How-To Guides
Installation
To install, first clone the repository and move into the folder fastkg-icicle
. Then run: pip install -e .
CPU/GPU Testing
To test fb15k dataset:
cd ./tests
python trans_e.py
Speedup Comparison
The ./tests/comparison
compares the speedup with TorchKGE. To run comparison, do the following:
-
pip install torchkge
-
cd ./tests/comparison
-
python trans_e_fastkg.py
-
python trans_e_torchkge.py
Custom Dataset
FastKG has in-built FB15k and PPOD dataset. To use your own dataset, modify line 35 of the file ./tests/trans_e.py
. Replace the line
df = load_fb15k('train')
with the following snippet:
from fastkg.utils import read_csv
df = read_csv('your/tsv/train/file')
The tsv train file should have three columns separated by \t
and sequenced in head-rel-tail order. The first line of the file should not contain any header column.

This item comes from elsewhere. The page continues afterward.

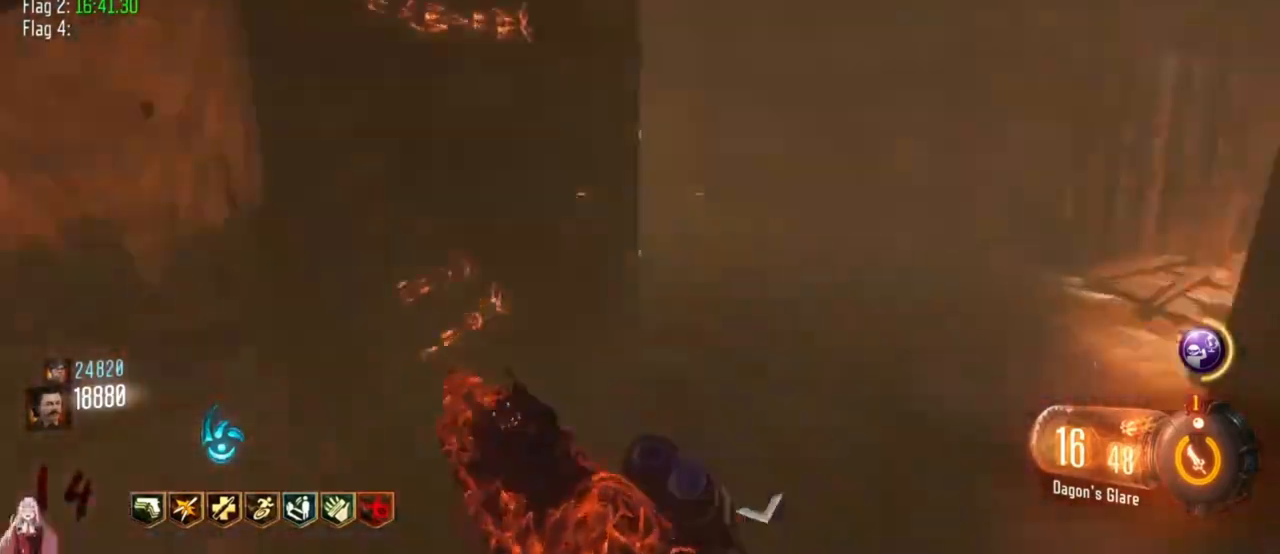
{"keys": ["shift", "w"]}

Saving and loading trained model
The model_sparse
in ./tests/trans_e.py
is a standard PyTorch model. It can be saved and loaded using the PyTorch functions.
Saving
torch.save(model_sparse, "model.pth")
Loading
model_sparse = torch.load("model.pth")
Evaluation
To evaluate if a triplet is a probable KG candidate, use the classify_triplet
function from the model_sparse
when training is done.
Append this after ./tests/trans_e.py
print(model_sparse.classify_triplet(h_idx=0, r_idx=0, t_idx=1, threshold=1.5))
This checks if the 1st entity, the 1st relation, and the 2nd entity make up a plaussible triplet for the KG or not. The threshold is typicall the loss margin used in training (1.5).